We have brought democracy to the Middle East. We have handed over Iraq to an Iranian nurtured and funded Islamist alliance (Dawa and SCIRI). I do not believe this is what the American people bargained for when we embarked on the invasion of Iraq. If we are holding out the hope that these Islamist parties whose stated goal is to bring about an Islamist revolution in Iraq will somehow smell the sweet scent of Democracy and become torchbearers of freedom and liberty, we are likely to be as disappointed as Dick Cheney was when we were not greeted as liberators. This is a far cry from the search for Weapons of Mass Destruction and the defeat of al Qaeda.

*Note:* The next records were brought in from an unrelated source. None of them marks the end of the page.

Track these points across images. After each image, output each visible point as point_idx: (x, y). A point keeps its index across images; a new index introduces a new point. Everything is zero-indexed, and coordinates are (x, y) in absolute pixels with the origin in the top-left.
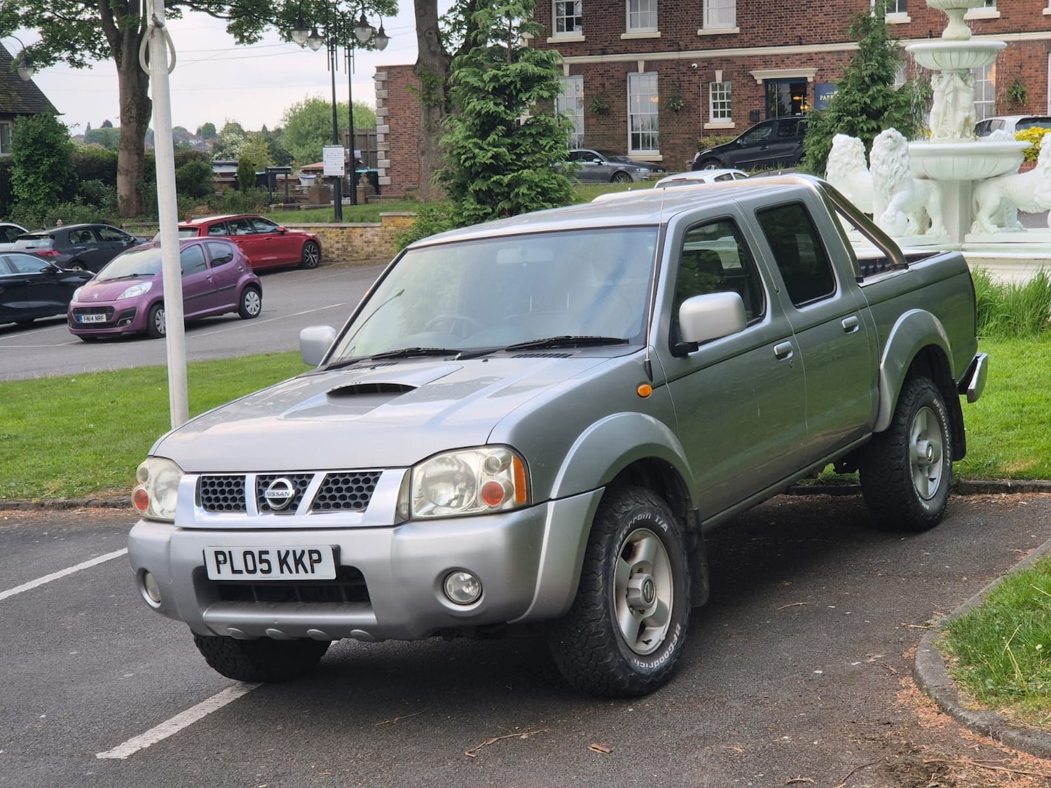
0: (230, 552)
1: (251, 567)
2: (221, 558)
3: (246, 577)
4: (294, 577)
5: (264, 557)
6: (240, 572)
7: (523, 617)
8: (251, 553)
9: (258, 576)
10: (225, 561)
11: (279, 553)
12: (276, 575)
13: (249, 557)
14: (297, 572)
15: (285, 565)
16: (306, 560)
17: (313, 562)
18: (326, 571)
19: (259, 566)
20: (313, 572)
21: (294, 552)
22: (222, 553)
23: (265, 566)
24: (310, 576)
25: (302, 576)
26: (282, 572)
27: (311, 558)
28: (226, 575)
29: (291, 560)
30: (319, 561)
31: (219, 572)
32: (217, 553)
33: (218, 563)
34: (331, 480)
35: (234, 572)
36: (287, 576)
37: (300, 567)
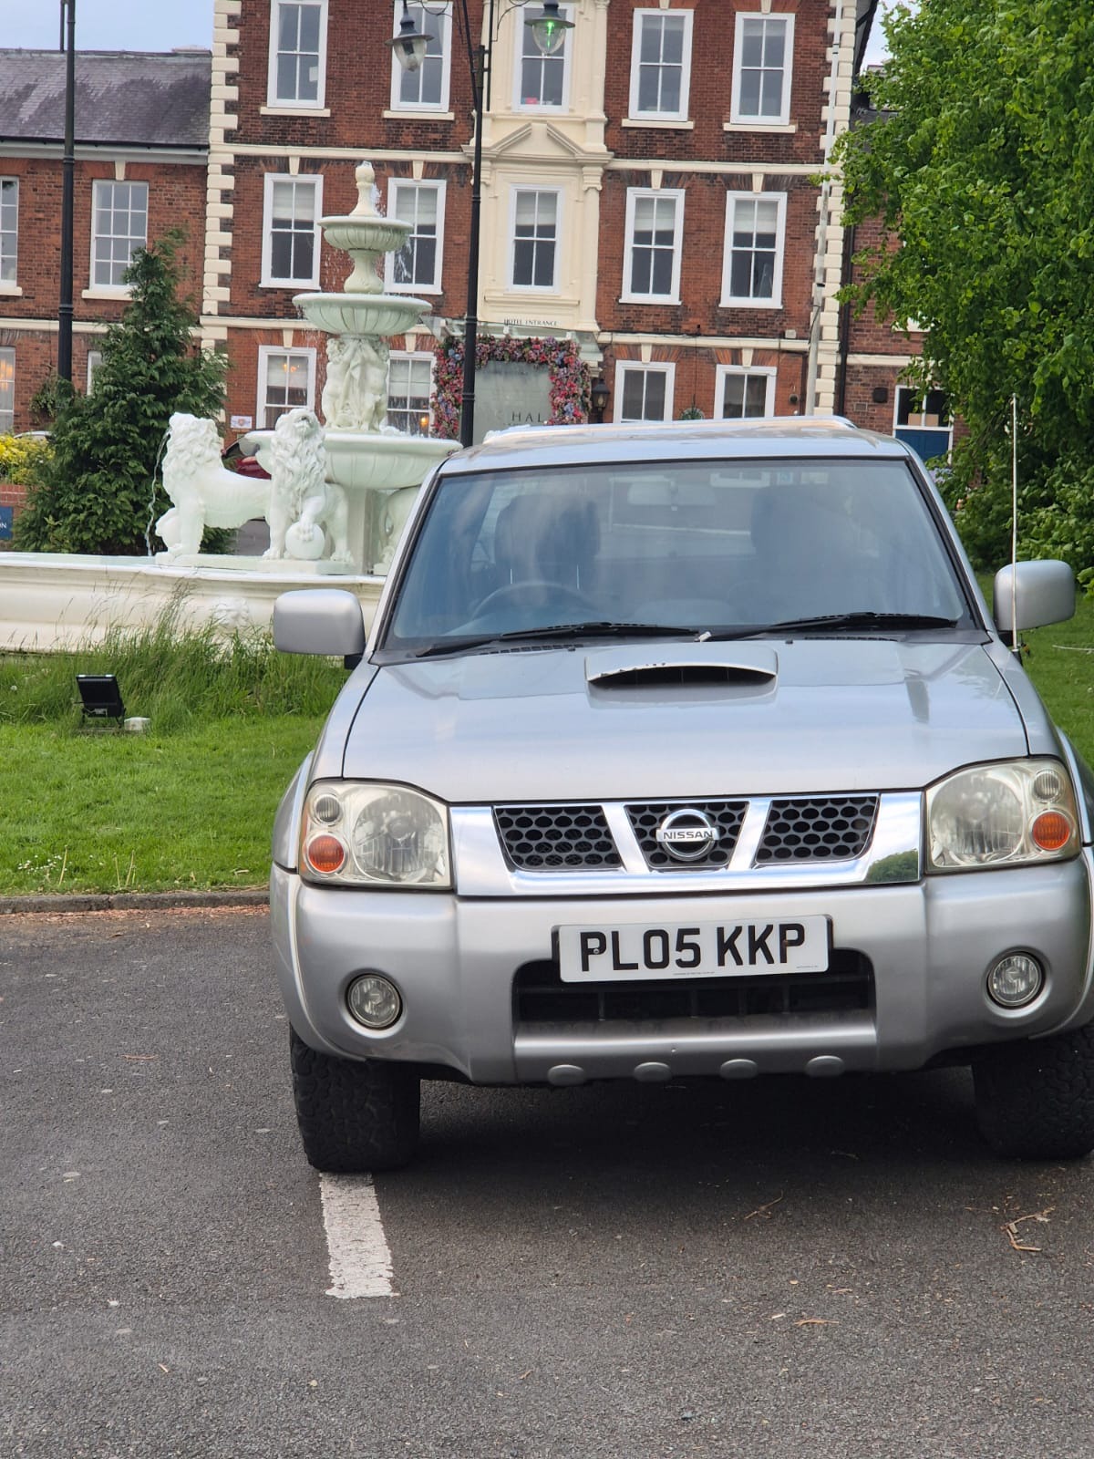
0: (615, 935)
1: (657, 956)
2: (593, 943)
3: (644, 974)
4: (746, 970)
5: (688, 939)
6: (634, 966)
7: (1062, 1025)
8: (663, 934)
9: (672, 972)
10: (602, 949)
11: (720, 931)
12: (709, 968)
13: (656, 942)
14: (753, 961)
15: (729, 952)
16: (773, 942)
17: (784, 944)
18: (811, 959)
19: (674, 955)
20: (784, 959)
21: (752, 929)
22: (600, 936)
23: (688, 955)
24: (777, 968)
25: (762, 968)
26: (721, 962)
27: (783, 936)
28: (602, 970)
29: (742, 944)
30: (800, 941)
31: (585, 967)
32: (585, 937)
33: (586, 952)
34: (781, 811)
35: (618, 965)
36: (731, 969)
37: (760, 954)
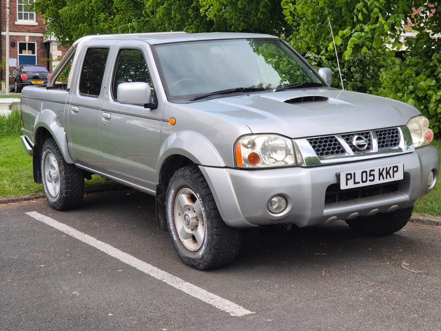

There was no reason to suspect, even back then, that Maliki would actively work against al-Sadr and the Mahdi Army. Unsurprisingly, the Bush Administration ignored reality in pursuit of a fantastical agenda of misplaced hope and ignorant ideology.
Today, having failed to ride Maliki to "victory" in Iraq, the Administration has chosen to undermine him. They have called him out as their patsy. They have designated him as their man to break apart the Shia hold on Iraq. I doubt that those who are the targets of Washington’s plan, the Dawa party and Moqtada al-Sadr, will take too kindly to Mr. Maliki upon his return to Baghdad. With the leaked memo, Washington has ensured Mr. Maliki’s political demise, and perhaps his death as well. Mr. Maliki’s demise will also ensure that future Iraqi leaders will keep their distance from Washington, lest they suffer the same fate.
So, it is unsurprising that Mr. Maliki had no appetite for dinner with Mr. Bush in Amman. When he finally does sit down to breakfast with Mr. Bush, it may very well be his last meal.